Though many tasks were assigned to children based on their age and ability, the playing field was levelled when it came to a number of the democratic processes that were embedded within the project. All child participants, regardless of age, gender or ability, had an equal vote in a number of critical decisions about the playspace. For example, the ideas of each group of children were summarized through hand-drawn pictures of the desired element, such as swings, a place to climb up high, a place to sit in the shade, sand play, or a tunnel. Each child was able to vote for their favourite 10 elements; those elements which scored highest across the whole group were integrated in some way into the final synthesized design. The children were also responsible for selecting the name of new playspace. After a large list of possible names was developed, several rounds of voting by the children eventually resulted in a final consensus. The children chose to name the new playspace: Parque Magico de l'Aviacion... The Magical Park of Aviacion!
When a final design was developed and approved by the community, a large portion of the community turned out to help build the new playspace in only 5 days. One of our objectives was also to involve the children directly in the building process as much as possible; adults and professional contractors worked side by side with the community children, teaching them new skills and allowing them to try their hands at various building processes. Participating children were also each given the opportunity to decorate their own personal 'bubble' on the mural which flanked one side of the playspace. Working with a local artist, the children as a group decided on the content for this community mural.

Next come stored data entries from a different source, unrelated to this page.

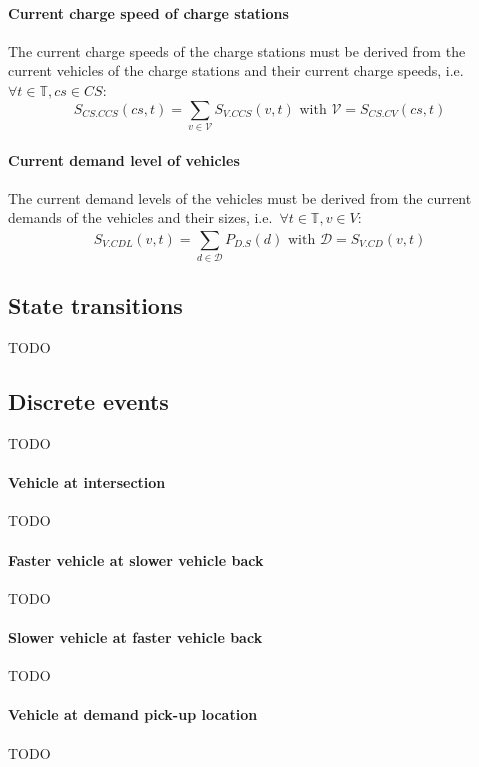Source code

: \documentclass{article}
\begin{document}
    \paragraph{Current charge speed of charge stations}
    The current charge speeds of the charge stations must be derived from the current vehicles of the charge stations and their current charge speeds, i.e.\ $\forall t \in \mathbb{T}, cs \in CS:$
    \[
        S_{CS.CCS}(cs,t)=\sum_{v \in \mathcal{V}}S_{V.CCS}(v,t) \textrm{ with } \mathcal{V}=S_{CS.CV}(cs,t)
    \]

    \paragraph{Current demand level of vehicles}
    The current demand levels of the vehicles must be derived from the current demands of the vehicles and their sizes, i.e.\ $\forall t \in \mathbb{T}, v \in V:$
    \[
        S_{V.CDL}(v,t)=\sum_{d \in \mathcal{D}}^{}P_{D.S}(d) \textrm{ with } \mathcal{D}=S_{V.CD}(v,t)
    \]

    \subsection{State transitions}
    \label{sec:transitions}
    TODO

    \subsection{Discrete events}
    \label{sec:events}
    TODO

    \paragraph{Vehicle at intersection}
    TODO

    \paragraph{Faster vehicle at slower vehicle back}
    TODO

    \paragraph{Slower vehicle at faster vehicle back}
    TODO

    \paragraph{Vehicle at demand pick-up location}
    TODO
\end{document}
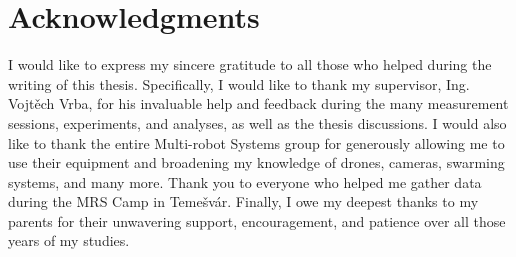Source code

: 
\section*{Acknowledgments}

I would like to express my sincere gratitude to all those who helped during the writing of this thesis.
Specifically, I would like to thank my supervisor, Ing. Vojtěch Vrba, for his invaluable help and feedback during the many
measurement sessions, experiments, and analyses, as well as the thesis discussions.
I would also like to thank the entire Multi-robot Systems group for generously allowing me to use their equipment and broadening my
knowledge of drones, cameras, swarming systems, and many more.
Thank you to everyone who helped me gather data during the MRS Camp in Temešvár.
Finally, I owe my deepest thanks to my parents for their unwavering support, encouragement, and patience over all those years of my studies.

\vspace{2.5cm}









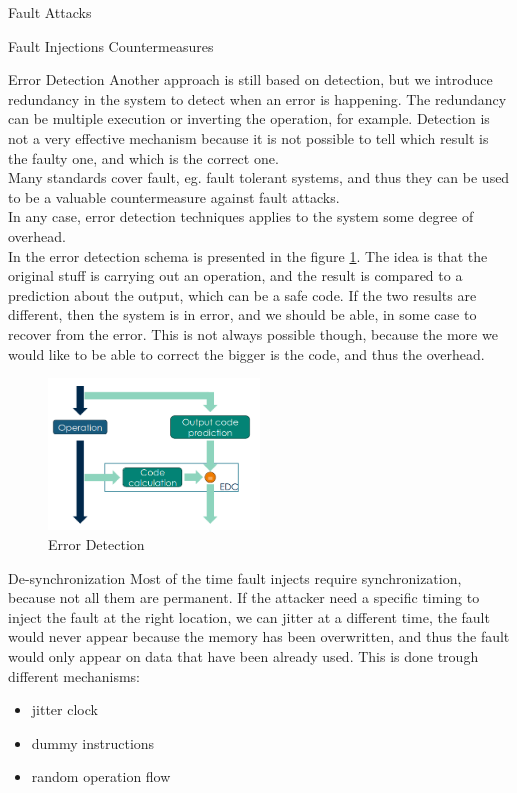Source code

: \begin{chapter}{Fault Attacks}
\begin{section}{Fault Injections Countermeasures}
    \begin{subsection}{Error Detection}
      Another approach is still based on detection, but we introduce redundancy in the system to
      detect when an error is happening. The redundancy can be multiple execution or inverting the
      operation, for example. Detection is not a very effective mechanism because it is not possible
      to tell which result is the faulty one, and which is the correct one.\\
      Many standards cover fault, eg. fault tolerant systems, and thus they can be used to be a
      valuable countermeasure against fault attacks.\\ 
      In any case, error detection techniques applies to the system some degree of overhead.\\
      In the error detection schema is presented in the figure \ref{fig:error_detection}. The idea
      is that the original stuff is carrying out an operation, and the result is compared to a
      prediction about the output, which can be a safe code. If the two results are different, then
      the system is in error, and we should be able, in some case to recover from the error. This is
      not always possible though, because the more we would like to be able to correct the bigger is
      the code, and thus the overhead.
      \begin{figure}[H]
        \centering
        \includegraphics[width=0.5\textwidth]{img/hardware/error detection.png}
        \caption{Error Detection}
        \label{fig:error_detection}
      \end{figure}
      \end{subsection}

      \begin{subsection}{De-synchronization}
        Most of the time fault injects require synchronization, because not all them are permanent.
        If the attacker need a specific timing to inject the fault at the right location, we can
        jitter at a different time, the fault would never appear because the memory has been
        overwritten, and thus the fault would only appear on data that have been already used.
        This is done trough different mechanisms:
        \begin{itemize}
          \item jitter clock
          \item dummy instructions
          \item random operation flow
        \end{itemize}


\end{subsection}
\end{section}
\end{chapter}
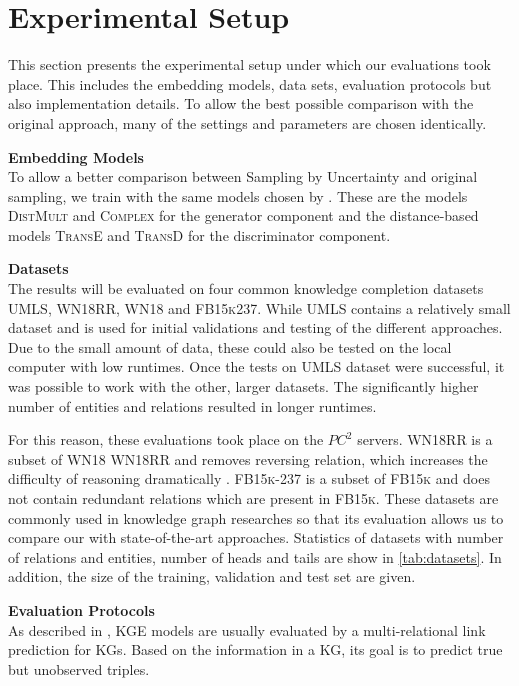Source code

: \section{Experimental Setup}
\label{ch:evaluation:sec:experimental_setup}

This section presents the experimental setup under which our evaluations took place.
This includes the embedding models, data sets, evaluation protocols but also implementation details.
To allow the best possible comparison with the original \kbgan approach, many of the settings and parameters are chosen identically.

\textbf{Embedding Models}\\
To allow a better comparison between Sampling by Uncertainty and original sampling, we train with the same models chosen by \kbgan.
These are the models \textsc{DistMult} and \textsc{Complex} for the generator component and the distance-based models \textsc{TransE} and \textsc{TransD} for the discriminator component.

\textbf{Datasets}\\
The results will be evaluated on four common knowledge completion datasets  \textsc{UMLS}, \textsc{WN18RR}, \textsc{WN18} 
and \textsc{FB15k237}.
While \textsc{UMLS} contains a relatively small dataset and is used for initial validations and testing of the different approaches.
Due to the small amount of data, these could also be tested on the local computer with low runtimes.
Once the tests on \textsc{UMLS} dataset were successful, it was possible to work with the other, larger datasets.
The significantly higher number of entities and relations resulted in longer runtimes.

For this reason, these evaluations took place on the $PC^2$ servers.
\textsc{WN18RR} is a subset of \textsc{WN18} \textsc{WN18RR} and removes reversing relation, which increases the difficulty of reasoning dramatically \cite{cai2017kbgan}.
\textsc{FB15k-237} is a subset of \textsc{FB15k} and does not contain redundant relations which are present in \textsc{FB15k}.
These datasets are commonly used in knowledge graph researches so that its evaluation allows us to compare our with state-of-the-art approaches.
Statistics of datasets with number of relations and entities, number of heads and tails are show in \autoref{tab:datasets}. 
In addition, the size of the training, validation and test set are given.
        
\textbf{Evaluation Protocols}\\
As described in \cite{Ruffinelli2020You},
\ac{KGE} models are usually evaluated by a multi-relational link prediction for \acp{KG}.
Based on the information in a \ac{KG}, its goal is to predict true but unobserved triples.

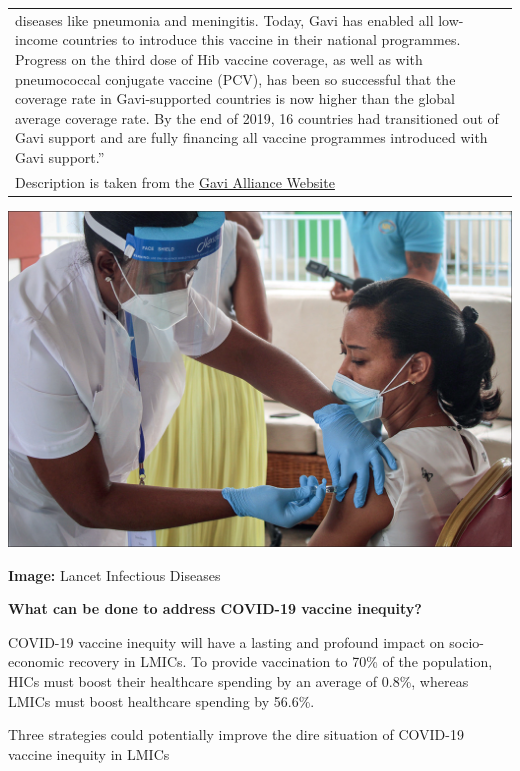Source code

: \documentclass[
  11pt,
  paper=a4,
  ,captions=tableheading
]{scrartcl}
\begin{document}
\begin{longtable}[]{@{}
  >{\raggedright\arraybackslash}p{}@{}}
diseases like pneumonia and meningitis. Today, Gavi has enabled all
low-income countries to introduce this vaccine in their national
programmes. Progress on the third dose of Hib vaccine coverage, as well
as with pneumococcal conjugate vaccine (PCV), has been so successful
that the coverage rate in Gavi-supported countries is now higher than
the global average coverage rate. By the end of 2019, 16 countries had
transitioned out of Gavi support and are fully financing all vaccine
programmes introduced with Gavi support.'' \\
Description is taken from the
\href{https://www.gavi.org/our-alliance/about}{Gavi Alliance Website} \\
\bottomrule
\end{longtable}

\includegraphics[width=6.25in,height=\textheight]{images/LMIC_vaccination.jpg}

\textbf{Image:} Lancet Infectious Diseases

\textbf{What can be done to address COVID-19 vaccine inequity?}

COVID-19 vaccine inequity will have a lasting and profound impact on
socio-economic recovery in LMICs. To provide vaccination to 70\% of the
population, HICs must boost their healthcare spending by an average of
0.8\%, whereas LMICs must boost healthcare spending by 56.6\%.

Three strategies could potentially improve the dire situation of
COVID-19 vaccine inequity in LMICs\\
\end{document}
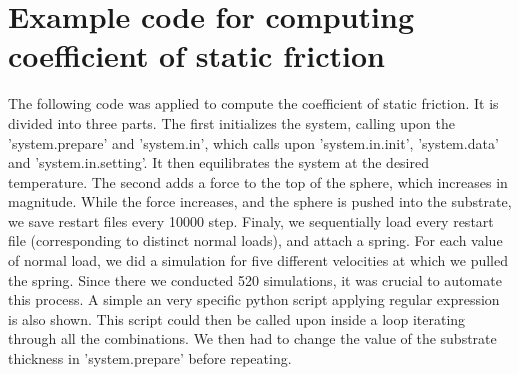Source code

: \documentclass[twoside,english]{uiofysmaster}
\begin{document}
\section{Example code for computing coefficient of static friction}
The following code was applied to compute the coefficient of static friction. 
It is divided into three parts.
The first initializes the system, calling upon the 'system.prepare' and 'system.in', which calls upon 'system.in.init', 'system.data' and 'system.in.setting'. 
It then equilibrates the system at the desired temperature.
The second adds a force to the top of the sphere, which increases in magnitude. 
While the force increases, and the sphere is pushed into the substrate, we save restart files every 10000 step. 
Finaly, we sequentially load every restart file (corresponding to distinct normal loads), and attach a spring.
For each value of normal load, we did a simulation for five different velocities at which we pulled the spring.
Since there we conducted 520 simulations, it was crucial to automate this process. 
A simple an very specific python script applying regular expression is also shown.
This script could then be called upon inside a loop iterating through all the combinations.
We then had to change the value of the substrate thickness in 'system.prepare' before repeating.



\newpage





\newpage


\newpage

\newpage


\newpage














\end{document}
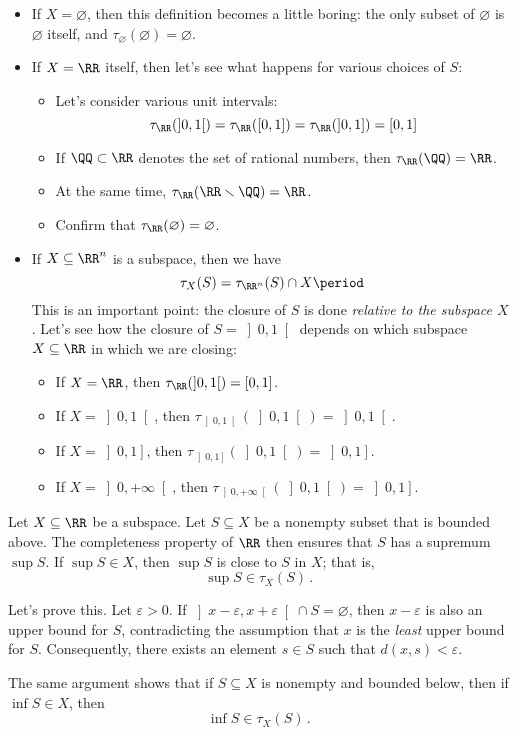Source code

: \begin{exm}
	\begin{itemize}
		\item If $ X = \varnothing $, then this definition becomes a little boring:
			the only subset of $\varnothing$ is $\varnothing$ itself, and $\tau_{\varnothing}(\varnothing) = \varnothing$.
		\item If $ X = \RR$ itself, then let's see what happens for various choices of $S$:
			\begin{itemize}
				\item Let's consider various unit intervals:
					\[
						\tau_{\RR}(\left]0,1\right[) = \tau_{\RR}([0,1]) = \tau_{\RR}(\left]0,1\right]) = [0,1]
					\]
				\item If $\QQ \subset \RR$ denotes the set of rational numbers, then $\tau_{\RR}(\QQ) = \RR $.
				\item At the same time, $\tau_{\RR}(\RR \smallsetminus \QQ) = \RR$.
				\item Confirm that  $\tau_{\RR}(\varnothing)=\varnothing$.
			\end{itemize}
		\item If $ X \subseteq \RR^n$ is a subspace, then we have
			\[
				\tau_X(S) = \tau_{\RR^n}(S) \cap X \period
			\]
			This is an important point: the closure of $S$ is done \emph{relative to the subspace $X$}.
			Let's see how the closure of $S = \left]0,1\right[$ depends on which subspace $X \subseteq \RR $ in which we are closing:
			\begin{itemize}
				\item If $X=\RR$, then $\tau_{\RR}(\left]0,1\right[) = [0,1]$.
				\item If $X=\left]0,1\right[$, then $\tau_{\left]0,1\right[}(\left]0,1\right[) = \left]0,1\right[$.
				\item If $X=\left]0,1\right]$, then $\tau_{\left]0,1\right]}(\left]0,1\right[) = \left]0,1\right]$.
				\item If $X=\left]0,+\infty\right[$, then $\tau_{\left]0,+\infty\right[}(\left]0,1\right[) = \left]0,1\right]$.
			\end{itemize}
	\end{itemize}
\end{exm}

\begin{exm}
	Let $X \subseteq \RR$ be a subspace.
	Let $S \subseteq X$ be a nonempty subset that is bounded above.
	The completeness property of $\RR$ then ensures that $S$ has a supremum $\sup S$.
	If $\sup S \in X$, then $\sup S$ is close to $S$ in $X$;
	that is,
	\[
		\sup S \in \tau_X(S) \period
	\]

	Let's prove this.
	Let $\varepsilon>0$.
	If $ \left]x-\varepsilon, x+\varepsilon\right[ \cap S = \varnothing$, then $x-\varepsilon$ is also an upper bound for $S$, contradicting the assumption that $x$ is the \emph{least} upper bound for $S$.
	Consequently, there exists an element $ s \in S$ such that $d(x,s) < \varepsilon$.

	The same argument shows that if $S \subseteq X $ is nonempty and bounded below, then if $\inf S \in X$, then
	\[
		\inf S \in \tau_X(S) \period
	\]
\end{exm}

After 5 intensive but thrilling days, we finished the installation of the new playspace, and celebrated with a huge community party!
The final stage of the process was meeting with community members to discuss their experience of the project, and to help equip them with the tools to continue caring for the space. The feedback from the community was overwhelmingly positive, and children and adults alike were excited to have been part of this collaborative project.
In 2012, we returned to Peru and conducted a similar participatory design / build project with the community of Mocupe, installing a playspace more than 4 times the size of the Aviacion park.